Saturday, May 28, 2022

Instead of spouting policy platitudes, we can choose to solve well-defined problems

Of course everyone is now talking about mass shootings and ninety percent and more of what is being said is generated by emotional convictions around ideologies and belief systems.  Not much comes from a perspective of defining the problem, collecting and testing data and then designing solutions which might have some prospect of reducing either the frequency of mass shootings or deaths from guns (or both.)  

We all want to reduce or eliminate mass shootings, individual shootings, accidental deaths from guns and suicides.  How we do so is the critical issue and the one least moored in logic, reason, or objective empiricism.  

It drives me crazy when, after a shooting, the first inclination from the anti-gun groups is to propose bog standard policy solutions which would not have had any impact on the actual instigating tragedy.  We need to implement realistic solutions, not parrot rote talking points.

As always happens though, some new data, interpretation or perspective turns up in the conversation after these tragic events.  They turn up and are almost always instantly buried because it does not conform to the preferred talking points.

### The task
Copy out the passage of the mass shootings post that begins at the words "Instead of spouting" and ends after "or objective empiricism.".

### Source information
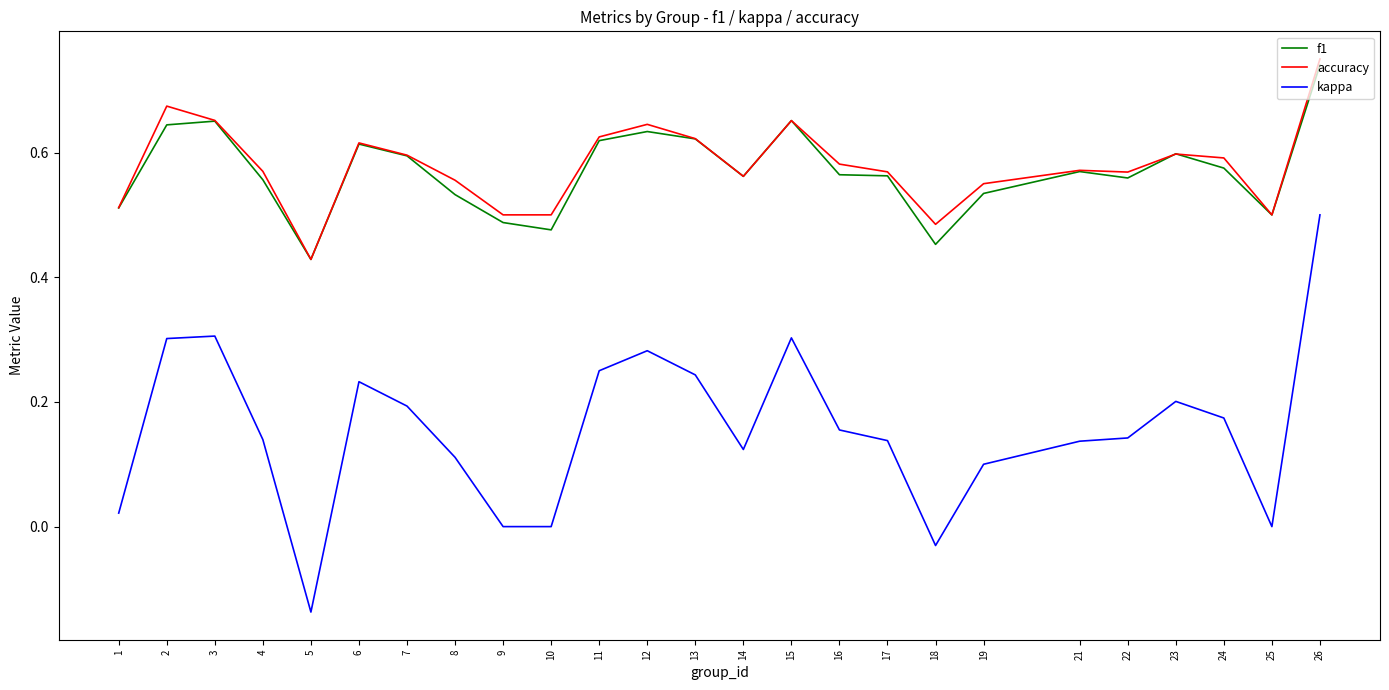

At how many categories does at least one series exceed 0?

25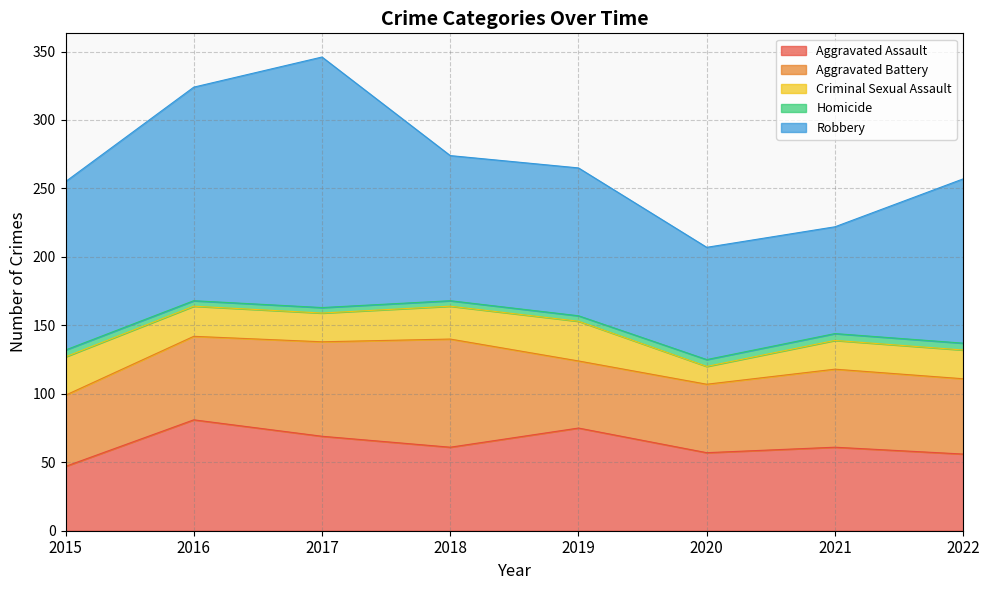

Reading left to right, what are all the values shown in this chart?

Aggravated Assault: 2015=47	2016=81	2017=69	2018=61	2019=75	2020=57	2021=61	2022=56
Aggravated Battery: 2015=52	2016=61	2017=69	2018=79	2019=49	2020=50	2021=57	2022=55
Criminal Sexual Assault: 2015=28	2016=22	2017=21	2018=24	2019=29	2020=13	2021=21	2022=21
Homicide: 2015=5	2016=4	2017=4	2018=4	2019=4	2020=5	2021=5	2022=5
Robbery: 2015=123	2016=156	2017=183	2018=106	2019=108	2020=82	2021=78	2022=120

### Written solution
Instead of spouting policy platitudes, we can choose to solve well-defined problems

Of course everyone is now talking about mass shootings and ninety percent and more of what is being said is generated by emotional convictions around ideologies and belief systems.  Not much comes from a perspective of defining the problem, collecting and testing data and then designing solutions which might have some prospect of reducing either the frequency of mass shootings or deaths from guns (or both.)  

We all want to reduce or eliminate mass shootings, individual shootings, accidental deaths from guns and suicides.  How we do so is the critical issue and the one least moored in logic, reason, or objective empiricism.